SIPP data are used to evaluate the effectiveness of Federal, state, and local government programs.

The SIPP gathers information from a series of panels, each with 14,000 to 37,000 households. Each panel lasts from 2.5 to 4 years. The SIPP sample is a multistage-stratified sample of the U.S. civilian noninstitutionalized population. The respondents are all household members 15 years or older.

Each wave of interviews lasts four months. Interviews are conducted by personal visits and telephone calls.

Certain "core" questions are asked in every survey. Respondents are asked whether or not they participate in the labor force, what government programs they participated in, and about their incomes. Additional “topical modules” are added to the SIPP survey sometimes with questions on personal history, child care, wealth, program eligibility, child support, disability, school enrollment, taxes, and annual income.

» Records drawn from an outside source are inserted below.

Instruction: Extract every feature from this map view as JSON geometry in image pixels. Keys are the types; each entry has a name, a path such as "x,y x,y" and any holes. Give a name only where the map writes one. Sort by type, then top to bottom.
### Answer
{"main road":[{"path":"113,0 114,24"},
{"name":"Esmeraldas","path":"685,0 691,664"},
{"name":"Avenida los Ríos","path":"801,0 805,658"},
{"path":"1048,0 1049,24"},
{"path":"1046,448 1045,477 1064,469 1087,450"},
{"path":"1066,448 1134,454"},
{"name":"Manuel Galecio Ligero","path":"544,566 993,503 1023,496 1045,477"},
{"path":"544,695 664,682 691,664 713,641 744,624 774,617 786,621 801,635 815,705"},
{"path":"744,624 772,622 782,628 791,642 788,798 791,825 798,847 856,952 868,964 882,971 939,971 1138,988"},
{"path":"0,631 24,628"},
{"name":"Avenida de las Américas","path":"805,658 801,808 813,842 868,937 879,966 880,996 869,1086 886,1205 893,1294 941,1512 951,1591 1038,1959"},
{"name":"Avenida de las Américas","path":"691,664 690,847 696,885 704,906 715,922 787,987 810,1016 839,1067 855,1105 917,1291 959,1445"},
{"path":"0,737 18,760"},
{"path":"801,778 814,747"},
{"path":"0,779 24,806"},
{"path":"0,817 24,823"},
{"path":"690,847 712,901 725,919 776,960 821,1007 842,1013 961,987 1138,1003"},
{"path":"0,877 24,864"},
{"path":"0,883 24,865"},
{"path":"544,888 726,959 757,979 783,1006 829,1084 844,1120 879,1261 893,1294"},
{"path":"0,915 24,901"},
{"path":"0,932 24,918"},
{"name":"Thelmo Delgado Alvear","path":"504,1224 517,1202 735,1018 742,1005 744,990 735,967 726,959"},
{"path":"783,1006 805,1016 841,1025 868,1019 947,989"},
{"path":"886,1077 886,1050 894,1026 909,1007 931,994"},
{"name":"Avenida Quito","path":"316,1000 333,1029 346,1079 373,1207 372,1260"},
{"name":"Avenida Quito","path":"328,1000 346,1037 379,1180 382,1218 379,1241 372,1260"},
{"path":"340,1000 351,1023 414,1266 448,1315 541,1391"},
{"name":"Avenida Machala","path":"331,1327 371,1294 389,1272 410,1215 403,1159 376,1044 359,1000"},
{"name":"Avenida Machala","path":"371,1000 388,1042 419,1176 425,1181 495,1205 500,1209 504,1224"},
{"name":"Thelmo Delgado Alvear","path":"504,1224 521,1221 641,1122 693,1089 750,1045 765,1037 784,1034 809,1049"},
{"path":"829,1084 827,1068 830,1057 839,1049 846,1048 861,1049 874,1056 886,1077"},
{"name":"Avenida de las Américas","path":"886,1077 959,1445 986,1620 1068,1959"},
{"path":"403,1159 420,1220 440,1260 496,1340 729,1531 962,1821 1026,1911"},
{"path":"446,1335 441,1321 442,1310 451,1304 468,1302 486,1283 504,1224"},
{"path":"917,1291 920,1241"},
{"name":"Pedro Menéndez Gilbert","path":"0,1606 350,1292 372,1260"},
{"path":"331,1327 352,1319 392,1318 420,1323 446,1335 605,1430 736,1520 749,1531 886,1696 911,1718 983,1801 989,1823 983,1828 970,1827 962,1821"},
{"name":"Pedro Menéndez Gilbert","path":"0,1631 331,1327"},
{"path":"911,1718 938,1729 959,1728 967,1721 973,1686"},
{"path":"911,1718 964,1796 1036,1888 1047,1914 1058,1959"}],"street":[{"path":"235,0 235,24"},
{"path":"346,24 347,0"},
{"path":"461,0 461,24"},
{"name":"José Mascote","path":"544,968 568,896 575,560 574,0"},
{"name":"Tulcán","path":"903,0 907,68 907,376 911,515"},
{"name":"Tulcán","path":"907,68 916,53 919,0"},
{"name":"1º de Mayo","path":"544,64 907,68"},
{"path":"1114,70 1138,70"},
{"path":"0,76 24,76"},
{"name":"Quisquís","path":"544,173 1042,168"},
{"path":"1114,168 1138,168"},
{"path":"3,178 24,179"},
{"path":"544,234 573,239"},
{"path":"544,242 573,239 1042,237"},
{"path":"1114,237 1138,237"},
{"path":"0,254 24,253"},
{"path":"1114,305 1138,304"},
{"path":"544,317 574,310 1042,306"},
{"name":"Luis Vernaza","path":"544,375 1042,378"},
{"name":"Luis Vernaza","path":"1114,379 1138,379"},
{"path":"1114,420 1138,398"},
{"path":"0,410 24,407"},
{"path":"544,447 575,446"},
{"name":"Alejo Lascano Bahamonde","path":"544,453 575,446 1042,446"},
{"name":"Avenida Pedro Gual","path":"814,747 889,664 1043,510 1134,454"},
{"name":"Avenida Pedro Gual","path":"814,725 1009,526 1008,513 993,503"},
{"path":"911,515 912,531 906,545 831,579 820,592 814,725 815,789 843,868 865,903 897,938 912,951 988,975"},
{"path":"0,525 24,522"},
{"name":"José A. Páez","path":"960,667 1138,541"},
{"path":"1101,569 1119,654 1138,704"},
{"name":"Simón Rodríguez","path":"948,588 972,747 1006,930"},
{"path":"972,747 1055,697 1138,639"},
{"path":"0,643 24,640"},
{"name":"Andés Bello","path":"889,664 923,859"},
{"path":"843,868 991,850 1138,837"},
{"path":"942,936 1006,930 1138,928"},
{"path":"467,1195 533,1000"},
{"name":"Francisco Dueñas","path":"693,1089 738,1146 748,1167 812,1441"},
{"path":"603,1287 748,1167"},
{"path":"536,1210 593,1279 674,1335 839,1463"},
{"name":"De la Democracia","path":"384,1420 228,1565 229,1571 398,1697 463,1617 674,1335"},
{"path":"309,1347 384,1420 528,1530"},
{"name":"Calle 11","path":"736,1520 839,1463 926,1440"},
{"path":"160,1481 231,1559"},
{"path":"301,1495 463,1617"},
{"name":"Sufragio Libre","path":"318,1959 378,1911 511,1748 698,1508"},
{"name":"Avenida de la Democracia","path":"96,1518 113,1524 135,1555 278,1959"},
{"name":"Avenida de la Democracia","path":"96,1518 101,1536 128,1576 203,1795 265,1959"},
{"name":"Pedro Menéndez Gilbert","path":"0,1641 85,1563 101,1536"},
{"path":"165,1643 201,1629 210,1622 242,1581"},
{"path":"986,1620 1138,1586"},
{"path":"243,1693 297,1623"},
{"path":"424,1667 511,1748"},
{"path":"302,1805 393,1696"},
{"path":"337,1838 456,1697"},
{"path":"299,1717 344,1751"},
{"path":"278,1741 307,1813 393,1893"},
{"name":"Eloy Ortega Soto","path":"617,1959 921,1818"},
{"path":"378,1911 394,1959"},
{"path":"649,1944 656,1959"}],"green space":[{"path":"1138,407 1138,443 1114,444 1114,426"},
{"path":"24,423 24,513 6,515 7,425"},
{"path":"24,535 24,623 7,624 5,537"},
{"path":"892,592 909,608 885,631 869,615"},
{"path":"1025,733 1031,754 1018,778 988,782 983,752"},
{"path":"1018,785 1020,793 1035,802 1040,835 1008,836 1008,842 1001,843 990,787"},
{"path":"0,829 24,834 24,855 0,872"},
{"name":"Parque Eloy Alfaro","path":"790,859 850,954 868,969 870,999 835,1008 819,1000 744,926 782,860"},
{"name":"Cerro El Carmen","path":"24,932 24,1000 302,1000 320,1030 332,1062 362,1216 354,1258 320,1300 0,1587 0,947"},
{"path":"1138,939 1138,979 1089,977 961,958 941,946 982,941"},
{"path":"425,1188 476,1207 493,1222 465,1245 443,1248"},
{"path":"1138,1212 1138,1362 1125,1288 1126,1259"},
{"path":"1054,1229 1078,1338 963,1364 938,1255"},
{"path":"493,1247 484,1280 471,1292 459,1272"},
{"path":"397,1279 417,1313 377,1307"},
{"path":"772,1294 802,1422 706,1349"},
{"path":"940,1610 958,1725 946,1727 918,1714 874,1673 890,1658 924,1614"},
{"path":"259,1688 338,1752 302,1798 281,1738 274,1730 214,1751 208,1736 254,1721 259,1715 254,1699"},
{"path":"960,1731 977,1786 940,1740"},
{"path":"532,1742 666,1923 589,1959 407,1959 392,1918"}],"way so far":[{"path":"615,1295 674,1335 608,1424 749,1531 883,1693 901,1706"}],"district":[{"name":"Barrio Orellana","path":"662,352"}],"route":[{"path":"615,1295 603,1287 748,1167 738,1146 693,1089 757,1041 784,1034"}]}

The Census Bureau sponsors the survey under the authority of Title 13 of the United States Code, Section 182.

The SIPP was developed from the Income Survey Development Program, conducted between 1977 and 1981, which developed survey data collection strategies and instruments as well as data processing strategies for the SIPP.

Statistics Canada conducts an analogous survey, the Survey of Labour and Income Dynamics (SLID), which is a longitudinal study following each of a panel of 15,000 households for 6 years.[1][2]